- League: NCAA Division I
- Sport: Basketball
- Teams: 18
- TV partner(s): Big Ten Network, Fox, FS1, Peacock

2026–27 NCAA Division I women's basketball season

Tournament

Basketball seasons
- 2025–262027–28

= 2026–27 Big Ten Conference women's basketball season =

The 2026–27 Big Ten women's basketball season will begin with practices in October 2026, followed by the start of the 2026–27 NCAA Division I women's basketball season in November 2026. The regular season will end in March of 2027.

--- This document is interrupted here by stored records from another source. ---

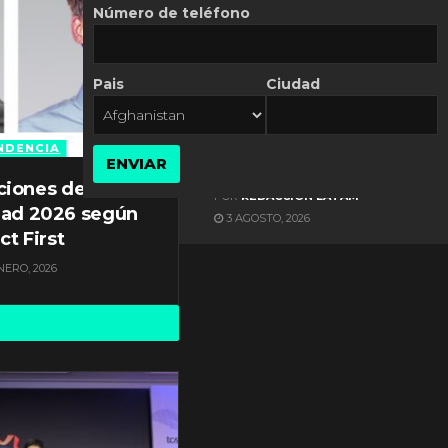
Número de teléfono
Pais
Ciudad
ES NOTICIA
Axis Communications y
Guatemala crean una
NDENCIA
ENVIAR
ciudad inteligente
ciones de
POR
REDACCIÓN LATAM
dad 2026 según
3 AGOSTO, 2026
ct First
NERO, 2026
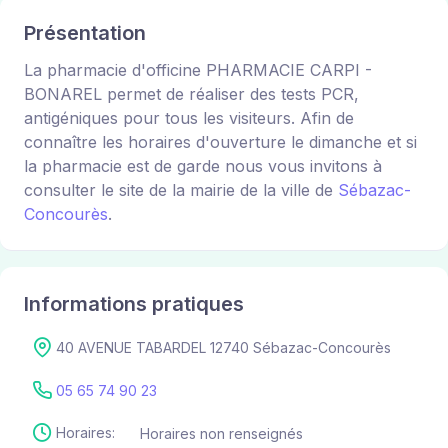
Présentation
La pharmacie d'officine PHARMACIE CARPI -
BONAREL permet de réaliser des tests PCR,
antigéniques pour tous les visiteurs. Afin de
connaître les horaires d'ouverture le dimanche et si
la pharmacie est de garde nous vous invitons à
consulter le site de la mairie de la ville de
Sébazac-
Concourès
.
Informations pratiques
40 AVENUE TABARDEL 12740 Sébazac-Concourès
05 65 74 90 23
Horaires:
Horaires non renseignés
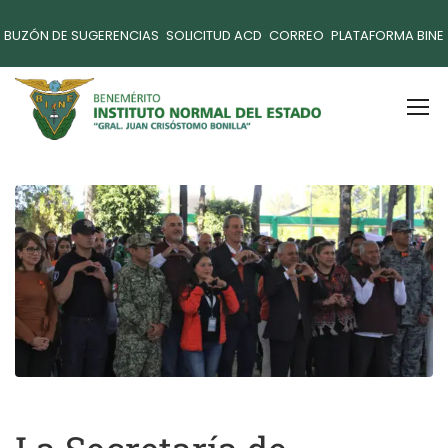
BUZÓN DE SUGERENCIAS
SOLICITUD ACD
CORREO
PLATAFORMA BINE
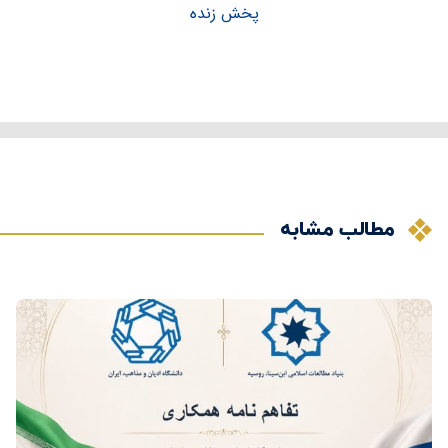
پخش زنده
مطالب مشابه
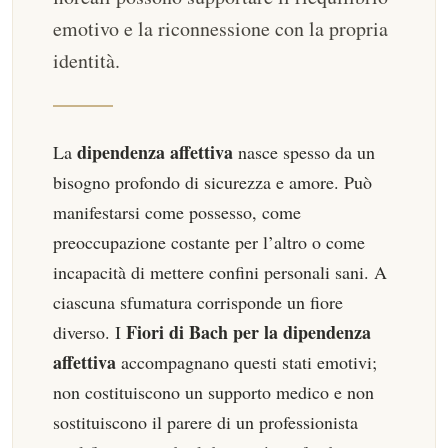
emotivo e la riconnessione con la propria
identità.
dipendenza affettiva
La
nasce spesso da un
bisogno profondo di sicurezza e amore. Può
manifestarsi come possesso, come
preoccupazione costante per l’altro o come
incapacità di mettere confini personali sani. A
ciascuna sfumatura corrisponde un fiore
Fiori di Bach per la dipendenza
diverso. I
affettiva
accompagnano questi stati emotivi;
non costituiscono un supporto medico e non
sostituiscono il parere di un professionista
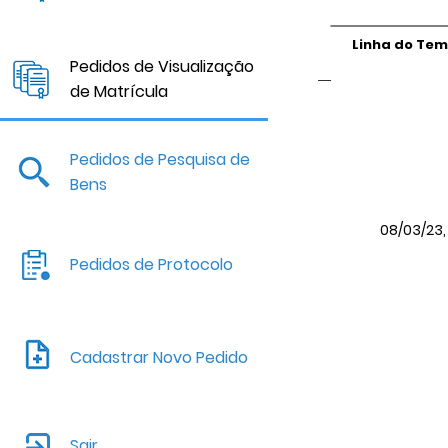
Linha do Te
Pedidos de Visualização
de Matrícula
Pedidos de Pesquisa de
Bens
08/03/23, 
Pedidos de Protocolo
Cadastrar Novo Pedido
Sair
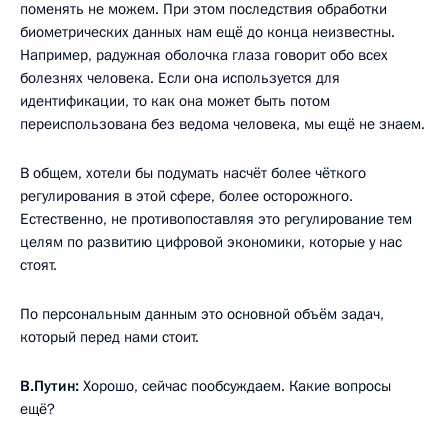
поменять не можем. При этом последствия обработки
биометрических данных нам ещё до конца неизвестны.
Например, радужная оболочка глаза говорит обо всех
болезнях человека. Если она используется для
идентификации, то как она может быть потом
переиспользована без ведома человека, мы ещё не знаем.
В общем, хотели бы подумать насчёт более чёткого
регулирования в этой сфере, более осторожного.
Естественно, не противопоставляя это регулирование тем
целям по развитию цифровой экономики, которые у нас
стоят.
По персональным данным это основной объём задач,
который перед нами стоит.
В.Путин:
Хорошо, сейчас пообсуждаем. Какие вопросы
ещё?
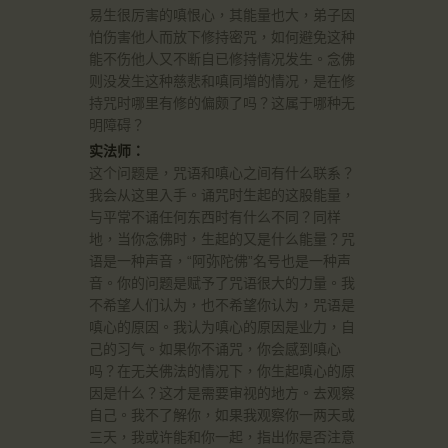
易生很厉害的嗔恨心，其能量也大，弟子因
怕伤害他人而放下修持密咒，如何避免这种
能不伤他人又不断自已修持情况发生。念佛
则没发生这种慈悲和嗔同增的情况，是在修
持咒时哪里有修的偏颇了吗？这属于哪种无
明障碍？
实法师：
这个问题是，咒语和嗔心之间有什么联系？
我会从这里入手。诵咒时生起的这股能量，
与平常不诵任何东西时有什么不同？同样
地，当你念佛时，生起的又是什么能量？咒
语是一种声音，“阿弥陀佛”名号也是一种声
音。你的问题是赋予了咒语很大的力量。我
不希望人们认为，也不希望你认为，咒语是
嗔心的原因。我认为嗔心的原因是业力，自
己的习气。如果你不诵咒，你会感到嗔心
吗？在无关佛法的情况下，你生起嗔心的原
因是什么？这才是需要审视的地方。去观察
自己。我不了解你，如果我观察你一两天或
三天，我或许能和你一起，指出你是否注意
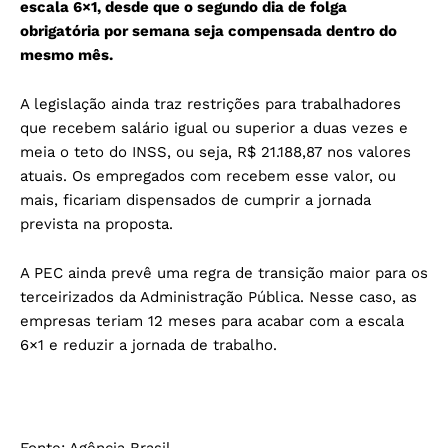
escala 6×1, desde que o segundo dia de folga
obrigatória por semana seja compensada dentro do
mesmo mês.
A legislação ainda traz restrições para trabalhadores
que recebem salário igual ou superior a duas vezes e
meia o teto do INSS, ou seja, R$ 21.188,87 nos valores
atuais. Os empregados com recebem esse valor, ou
mais, ficariam dispensados de cumprir a jornada
prevista na proposta.
A PEC ainda prevê uma regra de transição maior para os
terceirizados da Administração Pública. Nesse caso, as
empresas teriam 12 meses para acabar com a escala
6×1 e reduzir a jornada de trabalho.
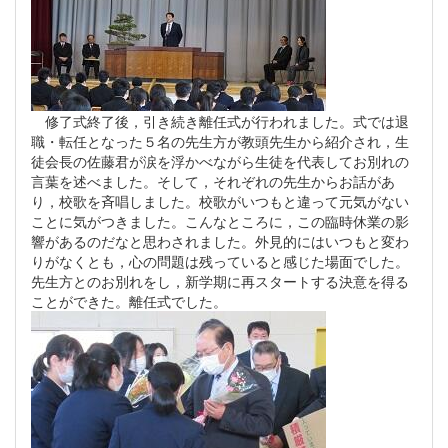
修了式終了後，引き続き離任式が行われました。式では退
職・転任となった５名の先生方が教頭先生から紹介され，生
徒会長の佐藤君が涙を浮かべながら生徒を代表してお別れの
言葉を述べました。そして，それぞれの先生からお話があ
り，校歌を斉唱しました。校歌がいつもと違って元気がない
ことに気がつきました。こんなところに，この臨時休業の影
響があるのだなと思わされました。外見的にはいつもと変わ
りがなくとも，心の問題は残っていると感じた場面でした。
先生方とのお別れをし，新学期に再スタートする決意を得る
ことができた。離任式でした。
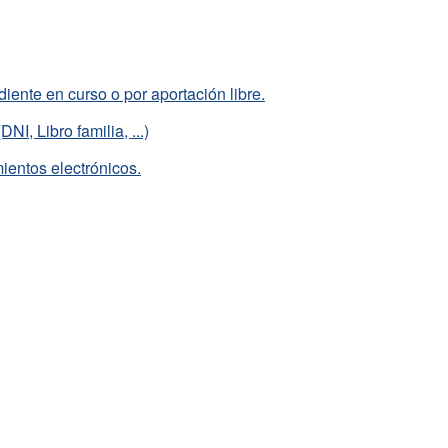
ente en curso o por aportación libre.
I, Libro familia, ...)
mientos electrónicos.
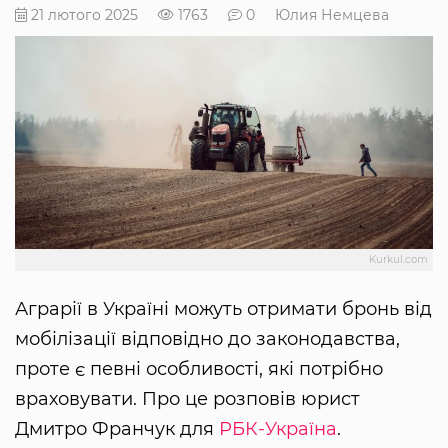
21 лютого 2025
1763
0
Юлия Немцева
Kurkul.com
Аграрії в Україні можуть отримати бронь від
мобілізації відповідно до законодавства,
проте є певні особливості, які потрібно
враховувати. Про це розповів юрист
Дмитро Франчук для
РБК-Україна
.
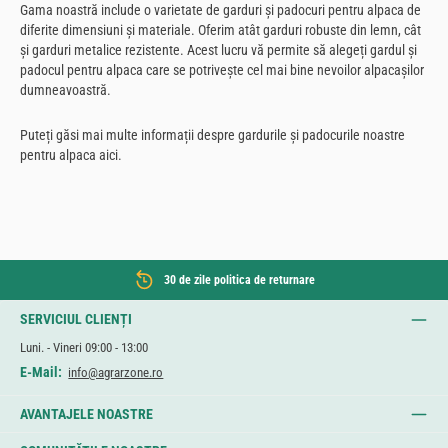
Gama noastră include o varietate de garduri și padocuri pentru alpaca de
diferite dimensiuni și materiale. Oferim atât garduri robuste din lemn, cât
și garduri metalice rezistente. Acest lucru vă permite să alegeți gardul și
padocul pentru alpaca care se potrivește cel mai bine nevoilor alpacașilor
dumneavoastră.
Puteți găsi mai multe informații despre gardurile și padocurile noastre
pentru alpaca aici.
30 de zile politica de returnare
SERVICIUL CLIENȚI
Luni. - Vineri 09:00 - 13:00
E-Mail:
info@agrarzone.ro
AVANTAJELE NOASTRE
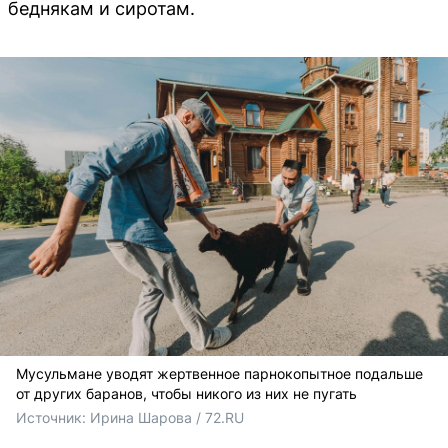
беднякам и сиротам.
Мусульмане уводят жертвенное парнокопытное подальше
от других баранов, чтобы никого из них не пугать
Источник: 
Ирина Шарова / 72.RU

The season will be the conference's third with 18 teams. The conference announced that all teams will play 18 regular season conference games with each school playing one school both home and away, while facing 16 teams once.

==Head coaches==
===Coaching changes===
====Northwestern====
On March 24, 2025, Joe McKeown announced he would retire following the conclusion of the 2025–26 season, after 18 years as head coach. On March 25, 2026, Carla Berube was named McKeown's successor.

====Penn State====
On March 5, 2026, Carolyn Kieger was fired after seven years as head coach. On March 19, 2026, Tanisha Wright was named Kieger's successor.

====Rutgers====
On March 2, 2026, Coquese Washington was fired after four years as head coach. On March 9, 2026, Gary Redus II was named Washington's successor.

===Coaches===

| Team | Head coach | Previous job | Years at school | Overall record | Big Ten record | Big Ten titles | Big Ten Tournament titles | NCAA Tournaments | NCAA Final Fours | NCAA Championships |
|---|---|---|---|---|---|---|---|---|---|---|
| Illinois | Shauna Green | Dayton | 5 | 85–47 | 39–33 | 0 | 0 | 3 | 0 | 0 |
| Indiana | Teri Moren | Indiana State | 13 | 264–126 | 130–80 | 1 | 0 | 7 | 0 | 0 |
| Iowa | Jan Jensen | Iowa (Assoc.) | 3 | 50–18 | 25–11 | 0 | 0 | 2 | 0 | 0 |
| Maryland | Brenda Frese | Minnesota | 25 | 631–178 | 170–41* | 6 | 5 | 22 | 3 | 1 |
| Michigan | Kim Barnes Arico | St. John's (Asst.) | 15 | 312–151 | 144–94 | 0 | 0 | 9 | 0 | 0 |
| Michigan State | Robyn Fralick | Bowling Green | 4 | 67–28 | 34–20 | 0 | 0 | 3 | 0 | 0 |
| Minnesota | Dawn Plitzuweit | West Virginia | 4 | 69–36 | 26–28 | 0 | 0 | 1 | 0 | 0 |
| Nebraska | Amy Williams | South Dakota | 11 | 175–136 | 86–91 | 0 | 0 | 5 | 0 | 0 |
| Northwestern | Carla Berube | Princeton | 1 | 0–0 | 0–0 | 0 | 0 | 0 | 0 | 0 |
| Ohio State | Kevin McGuff | Washington | 14 | 251–117 | 129–67 | 4 | 1 | 9 | 0 | 0 |
| Oregon | Kelly Graves | Gonzaga | 13 | 264–136 | 18–18 | 0 | 0 | 7 | 0 | 0 |
| Penn State | Tanisha Wright | Chicago Sky (Asst.) | 1 | 0–0 | 0–0 | 0 | 0 | 0 | 0 | 0 |
| Purdue | Katie Gearlds | Marian | 6 | 74–81 | 29–60 | 0 | 0 | 1 | 0 | 0 |
| Rutgers | Gary Redus II | LSU (Asst.) | 1 | 0–0 | 0–0 | 0 | 0 | 0 | 0 | 0 |
| UCLA | Cori Close | Florida State (Assoc.) | 16 | 358–144 | 34–2 | 1 | 2 | 10 | 2 | 1 |
| USC | Lindsay Gottlieb | Cleveland Cavaliers (Asst.) | 6 | 111–49 | 26–10 | 1 | 0 | 4 | 0 | 0 |
| Washington | Tina Langley | Rice | 6 | 83–71 | 19–17 | 0 | 0 | 1 | 0 | 0 |
| Wisconsin | Robin Pingeton | Missouri | 2 | 16–18 | 5–13 | 0 | 0 | 0 | 0 | 0 |

Notes:
- All records, appearances, titles, etc. are from time with current school only.
- Year at school includes 2025–26 season.
- Overall and Big Ten records are from time at current school and are through the beginning of the season.
- Frese's ACC conference record excluded since Maryland began Big Ten Conference play in 2014–15.